A: Segundo a regulamentação da UE, para os provedores de serviços de criptoativos (CASP) que já operavam até 30 de dezembro de 2024 sob legislação nacional, o período de transição pode se estender até 1 de julho de 2026 (ou seja, até 30 de junho de 2026). A partir de 1 de julho de 2026, todos os CASP operando na UE deverão obter autorização completa sob o MiCA.
Q2: O que é EMT e quais requisitos especiais ele possui sob o MiCA?
A: EMT é o token de moeda eletrónica (E-Money Token), uma stablecoin lastreada por uma única moeda fiduciária (como euro ou dólar). O MiCA exige que os emissores de EMT sejam instituições de crédito ou de moeda eletrónica autorizadas na UE. Além disso, se um CASP oferecer serviços de pagamento relacionados a EMTs (como transferências), poderá ser necessário cumprir também a PSD2, gerando uma dupla supervisão.
Q3: Por que o USDT enfrenta retirada do mercado na UE, enquanto o USDC pode permanecer?
A: A principal razão é a conformidade do emissor. USDC, emitido pela Circle, obteve licença de EMI na França, com transparência e auditoria compatíveis com o MiCA. USDT, emitido pela Tether Limited, ainda não possui licença na UE, e sua transparência de reservas e sistema de compliance não atendem aos requisitos do MiCA, levando plataformas a removê-lo do mercado europeu.
Q4: Após a entrada em vigor do MiCA, minhas transferências entre carteiras pessoais na UE serão afetadas?
A: O foco regulatório está nos provedores de serviços (CASP). Mesmo transferências EMT entre carteiras de primeira parte do usuário podem ser consideradas serviços de pagamento, sujeitos à autorização PSD2. Se o CASP não tiver licença adequada, pode não poder processar essas transferências. Contudo, transferências ponto a ponto entre carteiras não custodiadas geralmente não entram na supervisão do CASP.

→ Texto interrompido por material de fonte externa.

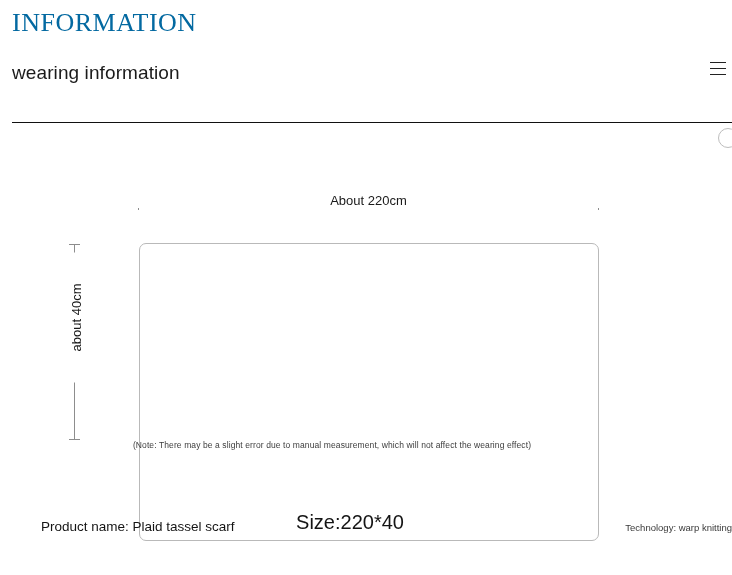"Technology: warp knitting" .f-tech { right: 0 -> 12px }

Q5: O que projetos que desejam entrar no mercado europeu devem fazer agora?
A: Primeiramente, definir o tipo de serviço (ART, EMT ou outros criptoativos). Depois, iniciar preparação de conformidade, incluindo whitepapers compatíveis, governança e anti-lavagem. Por fim, buscar contato com autoridades regulatórias e solicitar autorização de forma antecipada, pois o tempo de processamento é limitado nesta fase final.